False claim: Oprah Winfrey's comments appear to condone child abuse

Social media users have been sharing a video clip of Oprah Winfrey taken out of context and incorrectly headlined to allege she is condoning the sexual abuse of children. This is misleading and false.

Reuters Fact Check. REUTERS/Axel Schmidt

Examples can be seen ( here ) and ( here ) .

Most iterations of this claim link to a YouTube video clip of Winfrey that is low resolution and overlaid with emojis and text.

The original video, from which the clip is taken, is an interview called “Oprah Winfrey Presents: After Neverland” about the documentary “Leaving Neverland” that aired in 2019. In the video, Winfrey is interviewing Wade Robson and James Safechuck, who were subjects of the documentary, and Dan Reed, the director. ( here )

“Leaving Neverland”, in which two adult men say they were befriended by Jackson and were abused by him from the ages of seven and 10 in the early 1990s, was met with a mixture of horror and disbelief by audiences after a two-part airing on U.S. cable channel HBO ( here, here ).

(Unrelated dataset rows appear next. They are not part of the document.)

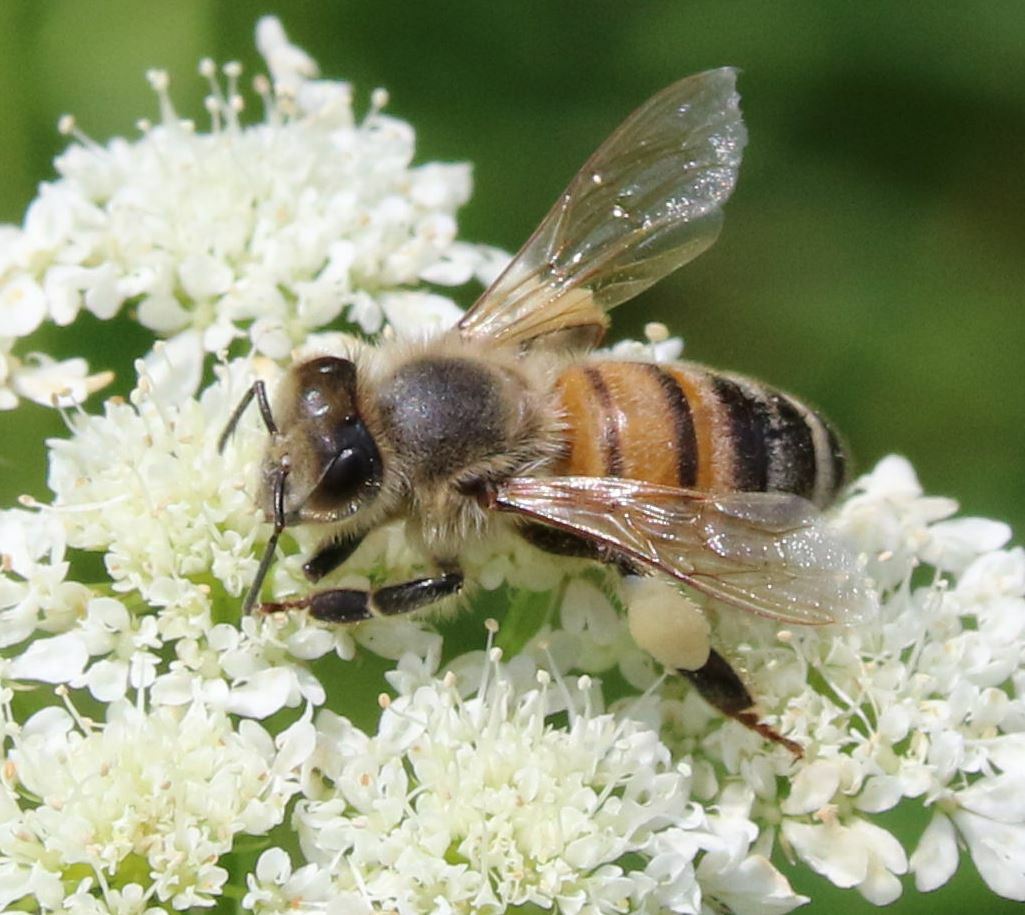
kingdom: Animalia
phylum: Arthropoda
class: Insecta
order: Hymenoptera
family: Apidae
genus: Apis
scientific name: Apis mellifera
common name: Honey bee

Winfrey’s words have been taken out of context in the short video that is the subject of this check, and the video is misleadingly headlined to suggest she is condoning or promoting sexual abuse. The video singles out a two-minute section out of the original, almost hour-long interview, in which Winfrey talks about the topic of grooming.

The clip has also been edited together, leaving out a dialogue exchange between Winfrey and her guests. The original interview can be viewed on HBO, starting around 31 minutes in. ( )

The title of the short video reads “OPRAH SAYS ‘IT FEELS GOOD TO BE MOLESTED AS A CHILD’ & IF DONE RIGHT THE CHILD SHOULDN’T REMEMBER”. This is false. Oprah does not say this in the original video.

Winfrey talks about how an abuser can be someone that the victim knows personally and loves or admires. By gaining a victim’s trust, she says, the victim might not be aware of the abuse, and that abuse may in some circumstances feel good to the victim in that moment. She goes on to explain that this is “one of the reasons it’s so confusing for children”.

Winfrey, herself a sexual assault survivor, has been open about her own years-long experiences of abuse when she was a child. ( here ). In an interview with PEOPLE in 2018 she said: “It happened to me at 9, and then 10, and then 11, and then 12, 13, 14. You don’t have the language to begin to explain what’s happening to you. That’s why you feel you’re not going to be believed. And if the abuser, the molester, is any good, they will make you feel that you are complicit, that you were part of it. That’s what keeps you from telling.”

She told the story for the first time in 1989 on the Oprah Winfrey Show ( here ).


False. This video has been edited, taken out of context and given a misleading headline. In the HBO interview from which the clips were taken, Oprah Winfrey was not condoning child sexual abuse but discussing grooming and dynamics that can arise in situations of abuse.